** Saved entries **
Content starts
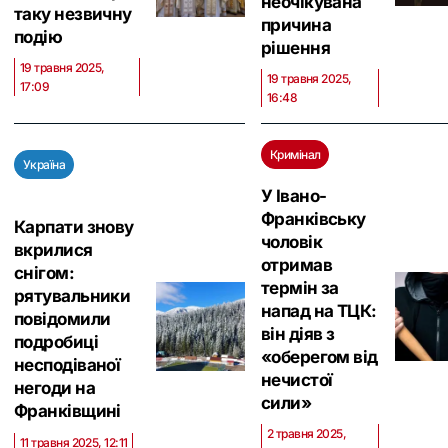
неочікувана
таку незвичну
причина
подію
рішення
19 травня 2025,
19 травня 2025,
17:09
16:48
Кримінал
Україна
У Івано-
Франківську
Карпати знову
чоловік
вкрилися
отримав
снігом:
термін за
рятувальники
напад на ТЦК:
повідомили
він діяв з
подробиці
«оберегом від
несподіваної
нечистої
негоди на
сили»
Франківщині
2 травня 2025,
11 травня 2025, 12:11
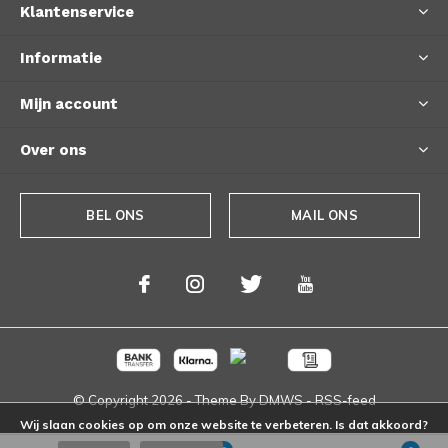
Klantenservice
Informatie
Mijn account
Over ons
BEL ONS
MAIL ONS
© Copyright
2026
- Theme By
DMWS
-
RSS-feed
Wij slaan cookies op om onze website te verbeteren. Is dat akkoord?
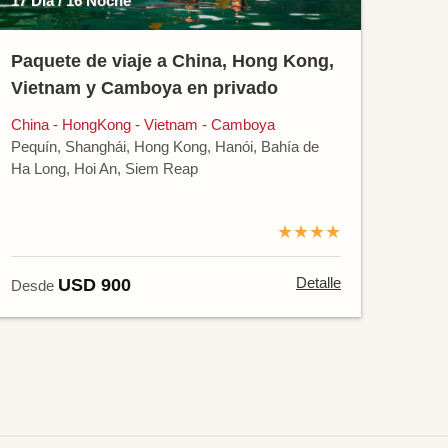
17 Día / 16 Noche
Paquete de viaje a China, Hong Kong,
Vietnam y Camboya en privado
China - HongKong - Vietnam - Camboya
Pequín, Shanghái, Hong Kong, Hanói, Bahía de
Ha Long, Hoi An, Siem Reap
★★★★
Detalle
USD 900
Desde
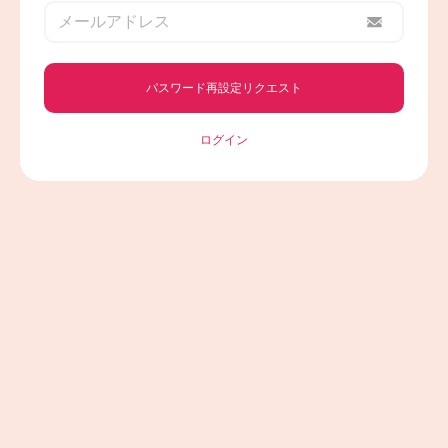
会社概要
店舗一覧
お問い合わせ
プライバシーポリシー
パスワード再設定リクエスト
来店予約ページへ
ログイン
式場見学予約はこちら
LINEで気軽に相談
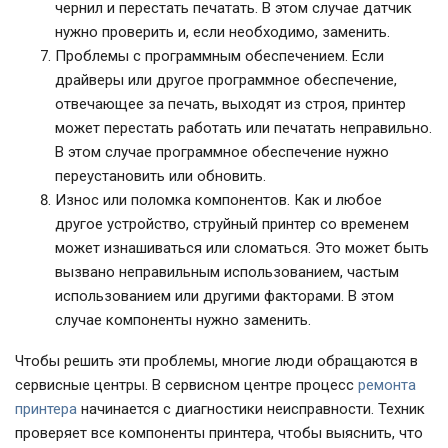
чернил и перестать печатать. В этом случае датчик
нужно проверить и, если необходимо, заменить.
Проблемы с программным обеспечением. Если
драйверы или другое программное обеспечение,
отвечающее за печать, выходят из строя, принтер
может перестать работать или печатать неправильно.
В этом случае программное обеспечение нужно
переустановить или обновить.
Износ или поломка компонентов. Как и любое
другое устройство, струйный принтер со временем
может изнашиваться или сломаться. Это может быть
вызвано неправильным использованием, частым
использованием или другими факторами. В этом
случае компоненты нужно заменить.
Чтобы решить эти проблемы, многие люди обращаются в
сервисные центры. В сервисном центре процесс
ремонта
принтера
начинается с диагностики неисправности. Техник
проверяет все компоненты принтера, чтобы выяснить, что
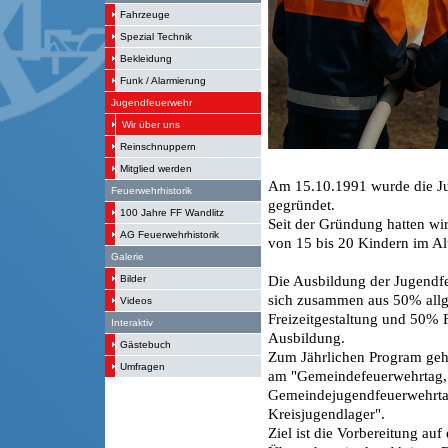
Fahrzeuge
Spezial Technik
Bekleidung
Funk / Alarmierung
Jugendfeuerwehr
Wir über uns
Reinschnuppern
Mitglied werden
Am 15.10.1991 wurde die J
Feuerwehrhistorik
gegründet.
100 Jahre FF Wandlitz
Seit der Gründung hatten wi
AG Feuerwehrhistorik
von 15 bis 20 Kindern im Alt
Galerie
Bilder
Die Ausbildung der Jugendf
sich zusammen aus 50% allg
Videos
Freizeitgestaltung und 50%
Interaktiv
Ausbildung.
Gästebuch
Zum Jährlichen Program geh
Umfragen
am "Gemeindefeuerwehrtag,
Gemeindejugendfeuerwehrta
Kreisjugendlager".
Ziel ist die Vorbereitung au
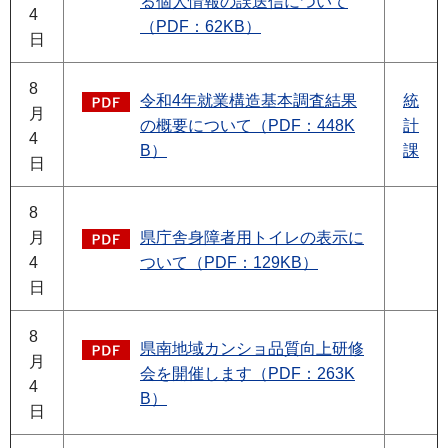
る個人情報の誤送信について
4
（PDF：62KB）
日
8
令和4年就業構造基本調査結果
統
月
の概要について（PDF：448K
計
4
B）
課
日
8
月
県庁舎身障者用トイレの表示に
4
ついて（PDF：129KB）
日
8
県南地域カンショ品質向上研修
月
会を開催します（PDF：263K
4
B）
日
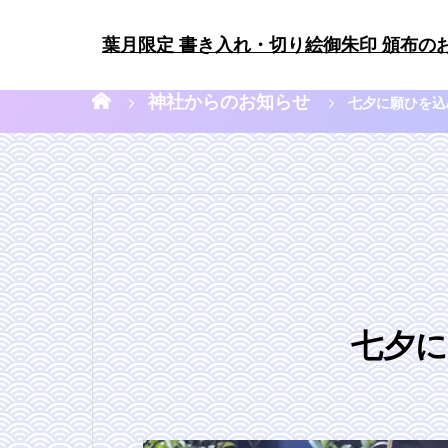
葉月限定 書き入れ・切り絵御朱印 頒布の
神社からのお知らせ
七夕に願ひを込
七夕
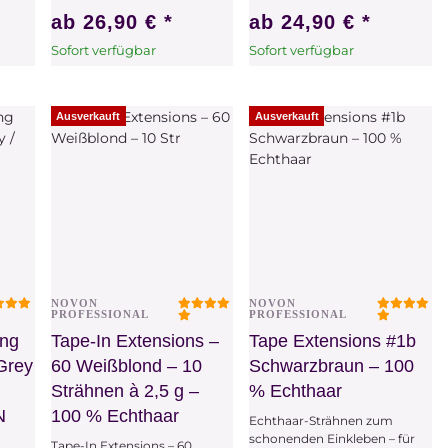
ab
26,90 €
*
ab
24,90 €
*
Sofort verfügbar
Sofort verfügbar
x
Dieser Artikel hat
x
Dieser Artikel hat
Variationen. Wählen Sie
Variationen. Wählen Sie
bitte die gewünschte
bitte die gewünschte
Ausverkauft
Ausverkauft
Variation aus.
Variation aus.
NOVON
NOVON
Vorschau
Vorschau
PROFESSIONAL
PROFESSIONAL
ing
Tape-In Extensions –
Tape Extensions #1b
 Grey
60 Weißblond – 10
Schwarzbraun – 100
Strähnen à 2,5 g –
% Echthaar
N
100 % Echthaar
Echthaar-Strähnen zum
schonenden Einkleben – für
Tape-In Extensions – 60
Content ends
Word for word, copy all the entries above, but with no pictures.

** Response to this exercise **
неочікувана
таку незвичну
причина
подію
рішення
19 травня 2025,
19 травня 2025,
17:09
16:48
Кримінал
Україна
У Івано-
Франківську
Карпати знову
чоловік
вкрилися
отримав
снігом:
термін за
рятувальники
напад на ТЦК:
повідомили
він діяв з
подробиці
«оберегом від
несподіваної
нечистої
негоди на
сили»
Франківщині
2 травня 2025,
11 травня 2025, 12:11
Klantenservice
Informatie
Mijn account
Over ons
BEL ONS
MAIL ONS
© Copyright
2026
- Theme By
DMWS
-
RSS-feed
Wij slaan cookies op om onze website te verbeteren. Is dat akkoord?
17 Día / 16 Noche
Paquete de viaje a China, Hong Kong,
Vietnam y Camboya en privado
China - HongKong - Vietnam - Camboya
Pequín, Shanghái, Hong Kong, Hanói, Bahía de
Ha Long, Hoi An, Siem Reap
★★★★
Detalle
USD 900
Desde
会社概要
店舗一覧
お問い合わせ
プライバシーポリシー
パスワード再設定リクエスト
来店予約ページへ
ログイン
式場見学予約はこちら
LINEで気軽に相談
чернил и перестать печатать. В этом случае датчик
нужно проверить и, если необходимо, заменить.
Проблемы с программным обеспечением. Если
драйверы или другое программное обеспечение,
отвечающее за печать, выходят из строя, принтер
может перестать работать или печатать неправильно.
В этом случае программное обеспечение нужно
переустановить или обновить.
Износ или поломка компонентов. Как и любое
другое устройство, струйный принтер со временем
может изнашиваться или сломаться. Это может быть
вызвано неправильным использованием, частым
использованием или другими факторами. В этом
случае компоненты нужно заменить.
Чтобы решить эти проблемы, многие люди обращаются в
сервисные центры. В сервисном центре процесс
ремонта
принтера
начинается с диагностики неисправности. Техник
проверяет все компоненты принтера, чтобы выяснить, что
Fahrzeuge
Spezial Technik
Bekleidung
Funk / Alarmierung
Jugendfeuerwehr
Wir über uns
Reinschnuppern
Mitglied werden
Am 15.10.1991 wurde die J
Feuerwehrhistorik
gegründet.
100 Jahre FF Wandlitz
Seit der Gründung hatten wi
AG Feuerwehrhistorik
von 15 bis 20 Kindern im Alt
Galerie
Bilder
Die Ausbildung der Jugendf
sich zusammen aus 50% allg
Videos
Freizeitgestaltung und 50%
Interaktiv
Ausbildung.
Gästebuch
Zum Jährlichen Program geh
Umfragen
am "Gemeindefeuerwehrtag,
Gemeindejugendfeuerwehrta
Kreisjugendlager".
Ziel ist die Vorbereitung au
る個人情報の誤送信について
4
（PDF：62KB）
日
8
令和4年就業構造基本調査結果
統
月
の概要について（PDF：448K
計
4
B）
課
日
8
月
県庁舎身障者用トイレの表示に
4
ついて（PDF：129KB）
日
8
県南地域カンショ品質向上研修
月
会を開催します（PDF：263K
4
B）
日
葉月限定 書き入れ・切り絵御朱印 頒布の
神社からのお知らせ
七夕に願ひを込
七夕
ab
26,90 €
*
ab
24,90 €
*
Sofort verfügbar
Sofort verfügbar
x
Dieser Artikel hat
x
Dieser Artikel hat
Variationen. Wählen Sie
Variationen. Wählen Sie
bitte die gewünschte
bitte die gewünschte
Ausverkauft
Ausverkauft
Variation aus.
Variation aus.
NOVON
NOVON
Vorschau
Vorschau
PROFESSIONAL
PROFESSIONAL
ing
Tape-In Extensions –
Tape Extensions #1b
 Grey
60 Weißblond – 10
Schwarzbraun – 100
Strähnen à 2,5 g –
% Echthaar
N
100 % Echthaar
Echthaar-Strähnen zum
schonenden Einkleben – für
Tape-In Extensions – 60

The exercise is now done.